● **Task description**:
Copy out everything in the data from the line containing "collectors: O. F. Cook & C. Doyle" down to the line containing "name author: G. Gaertn. et al.", with both of those lines included.

____ Input records

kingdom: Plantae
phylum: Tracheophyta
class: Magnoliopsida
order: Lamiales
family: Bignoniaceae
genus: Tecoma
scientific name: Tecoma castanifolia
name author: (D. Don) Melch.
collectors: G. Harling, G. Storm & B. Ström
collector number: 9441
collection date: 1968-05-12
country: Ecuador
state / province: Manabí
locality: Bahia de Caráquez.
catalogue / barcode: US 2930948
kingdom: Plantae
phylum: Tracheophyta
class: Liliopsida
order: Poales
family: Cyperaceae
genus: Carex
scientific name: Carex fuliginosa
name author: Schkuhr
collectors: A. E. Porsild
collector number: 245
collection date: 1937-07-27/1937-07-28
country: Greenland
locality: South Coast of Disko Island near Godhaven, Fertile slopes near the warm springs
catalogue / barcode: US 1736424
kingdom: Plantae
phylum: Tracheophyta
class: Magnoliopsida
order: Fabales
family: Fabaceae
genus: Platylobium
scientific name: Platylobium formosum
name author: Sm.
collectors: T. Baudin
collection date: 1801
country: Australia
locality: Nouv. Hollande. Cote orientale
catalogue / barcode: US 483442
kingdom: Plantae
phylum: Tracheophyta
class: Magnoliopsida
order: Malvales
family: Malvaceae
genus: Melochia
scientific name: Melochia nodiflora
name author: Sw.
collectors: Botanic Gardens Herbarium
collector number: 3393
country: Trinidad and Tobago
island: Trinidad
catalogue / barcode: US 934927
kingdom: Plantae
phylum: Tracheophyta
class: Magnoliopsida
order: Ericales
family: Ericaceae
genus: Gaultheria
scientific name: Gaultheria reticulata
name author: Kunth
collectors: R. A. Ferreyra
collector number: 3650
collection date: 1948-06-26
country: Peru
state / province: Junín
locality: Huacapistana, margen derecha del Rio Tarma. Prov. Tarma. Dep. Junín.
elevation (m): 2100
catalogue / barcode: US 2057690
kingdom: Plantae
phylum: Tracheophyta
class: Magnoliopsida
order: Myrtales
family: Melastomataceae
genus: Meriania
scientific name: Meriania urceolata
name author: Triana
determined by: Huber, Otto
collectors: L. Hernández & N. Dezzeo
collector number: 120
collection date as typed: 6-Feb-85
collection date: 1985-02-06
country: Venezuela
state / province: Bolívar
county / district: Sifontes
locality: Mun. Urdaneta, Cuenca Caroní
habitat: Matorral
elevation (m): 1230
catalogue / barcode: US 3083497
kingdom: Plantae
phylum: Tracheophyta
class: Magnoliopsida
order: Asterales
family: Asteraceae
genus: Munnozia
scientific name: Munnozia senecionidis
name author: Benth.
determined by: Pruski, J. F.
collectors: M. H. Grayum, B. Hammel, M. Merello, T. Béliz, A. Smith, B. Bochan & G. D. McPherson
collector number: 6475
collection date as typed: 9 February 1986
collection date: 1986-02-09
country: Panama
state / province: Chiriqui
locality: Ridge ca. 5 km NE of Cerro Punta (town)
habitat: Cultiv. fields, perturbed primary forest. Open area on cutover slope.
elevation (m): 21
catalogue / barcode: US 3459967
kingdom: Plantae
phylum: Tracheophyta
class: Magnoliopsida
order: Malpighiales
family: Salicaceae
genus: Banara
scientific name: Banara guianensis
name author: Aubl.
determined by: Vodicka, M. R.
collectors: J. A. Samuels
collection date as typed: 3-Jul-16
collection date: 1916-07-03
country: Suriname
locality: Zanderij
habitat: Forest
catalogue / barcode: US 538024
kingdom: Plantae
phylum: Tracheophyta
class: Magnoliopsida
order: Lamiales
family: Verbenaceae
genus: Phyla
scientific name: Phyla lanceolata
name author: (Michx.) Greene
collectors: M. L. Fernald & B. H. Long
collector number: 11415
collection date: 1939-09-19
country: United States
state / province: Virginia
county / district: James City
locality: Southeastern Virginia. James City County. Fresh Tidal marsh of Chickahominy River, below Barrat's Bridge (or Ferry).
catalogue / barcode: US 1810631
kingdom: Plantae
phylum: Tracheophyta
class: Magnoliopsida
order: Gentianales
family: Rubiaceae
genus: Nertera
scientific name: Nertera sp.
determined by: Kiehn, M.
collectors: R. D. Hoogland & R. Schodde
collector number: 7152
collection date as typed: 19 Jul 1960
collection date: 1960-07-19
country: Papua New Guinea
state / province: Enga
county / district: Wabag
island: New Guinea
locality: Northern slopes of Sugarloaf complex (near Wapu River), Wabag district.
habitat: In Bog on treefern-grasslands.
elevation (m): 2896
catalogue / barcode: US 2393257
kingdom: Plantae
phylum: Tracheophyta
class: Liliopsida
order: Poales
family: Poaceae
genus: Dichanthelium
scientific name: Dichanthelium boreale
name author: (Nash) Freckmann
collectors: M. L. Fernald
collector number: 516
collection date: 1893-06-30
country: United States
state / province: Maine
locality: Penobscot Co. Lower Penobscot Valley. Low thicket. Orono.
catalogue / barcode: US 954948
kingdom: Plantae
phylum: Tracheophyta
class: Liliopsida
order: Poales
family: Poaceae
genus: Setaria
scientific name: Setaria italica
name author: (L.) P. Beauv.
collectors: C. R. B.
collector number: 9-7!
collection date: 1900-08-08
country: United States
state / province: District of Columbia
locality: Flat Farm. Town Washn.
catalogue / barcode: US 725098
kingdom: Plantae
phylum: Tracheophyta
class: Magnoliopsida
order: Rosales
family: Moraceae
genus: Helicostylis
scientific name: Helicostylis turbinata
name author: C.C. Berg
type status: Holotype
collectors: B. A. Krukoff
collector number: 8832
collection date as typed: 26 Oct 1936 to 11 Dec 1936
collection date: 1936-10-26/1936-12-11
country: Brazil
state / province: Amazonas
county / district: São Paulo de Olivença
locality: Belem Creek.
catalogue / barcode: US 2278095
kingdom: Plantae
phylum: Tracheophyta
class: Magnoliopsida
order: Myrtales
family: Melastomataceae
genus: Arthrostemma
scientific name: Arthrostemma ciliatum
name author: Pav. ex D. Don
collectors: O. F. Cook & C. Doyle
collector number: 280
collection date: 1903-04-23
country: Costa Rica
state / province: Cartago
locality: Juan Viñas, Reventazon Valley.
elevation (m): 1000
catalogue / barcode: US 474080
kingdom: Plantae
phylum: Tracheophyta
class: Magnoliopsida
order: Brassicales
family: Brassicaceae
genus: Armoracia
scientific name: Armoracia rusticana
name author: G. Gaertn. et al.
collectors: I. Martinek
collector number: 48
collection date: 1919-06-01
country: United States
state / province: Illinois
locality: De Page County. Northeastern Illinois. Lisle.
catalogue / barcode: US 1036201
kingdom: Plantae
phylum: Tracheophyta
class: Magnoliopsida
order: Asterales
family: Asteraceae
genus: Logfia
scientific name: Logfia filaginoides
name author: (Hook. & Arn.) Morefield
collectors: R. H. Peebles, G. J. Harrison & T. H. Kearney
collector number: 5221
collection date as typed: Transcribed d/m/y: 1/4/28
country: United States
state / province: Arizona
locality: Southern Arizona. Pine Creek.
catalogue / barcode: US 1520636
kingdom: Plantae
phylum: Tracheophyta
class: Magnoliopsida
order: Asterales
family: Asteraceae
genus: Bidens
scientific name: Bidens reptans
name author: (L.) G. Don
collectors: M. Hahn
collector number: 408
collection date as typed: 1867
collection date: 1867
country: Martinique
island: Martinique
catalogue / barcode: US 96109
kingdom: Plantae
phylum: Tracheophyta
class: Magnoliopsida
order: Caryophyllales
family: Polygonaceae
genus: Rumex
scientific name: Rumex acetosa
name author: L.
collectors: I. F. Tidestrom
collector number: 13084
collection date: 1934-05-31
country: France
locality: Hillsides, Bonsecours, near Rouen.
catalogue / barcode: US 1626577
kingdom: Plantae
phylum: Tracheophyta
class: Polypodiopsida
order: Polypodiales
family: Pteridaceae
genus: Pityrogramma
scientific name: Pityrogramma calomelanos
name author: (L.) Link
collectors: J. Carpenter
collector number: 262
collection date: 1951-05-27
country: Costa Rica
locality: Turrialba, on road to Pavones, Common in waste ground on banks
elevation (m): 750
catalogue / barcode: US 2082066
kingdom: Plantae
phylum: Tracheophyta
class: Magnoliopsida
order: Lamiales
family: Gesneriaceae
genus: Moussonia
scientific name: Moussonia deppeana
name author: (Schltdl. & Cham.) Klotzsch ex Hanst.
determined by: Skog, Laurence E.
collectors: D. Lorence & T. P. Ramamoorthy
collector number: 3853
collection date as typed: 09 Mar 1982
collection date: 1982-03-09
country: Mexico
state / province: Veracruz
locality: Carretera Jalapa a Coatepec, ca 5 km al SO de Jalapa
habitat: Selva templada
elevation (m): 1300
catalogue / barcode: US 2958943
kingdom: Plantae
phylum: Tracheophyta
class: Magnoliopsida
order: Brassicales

________

● **Final result**:
collectors: O. F. Cook & C. Doyle
collector number: 280
collection date: 1903-04-23
country: Costa Rica
state / province: Cartago
locality: Juan Viñas, Reventazon Valley.
elevation (m): 1000
catalogue / barcode: US 474080
kingdom: Plantae
phylum: Tracheophyta
class: Magnoliopsida
order: Brassicales
family: Brassicaceae
genus: Armoracia
scientific name: Armoracia rusticana
name author: G. Gaertn. et al.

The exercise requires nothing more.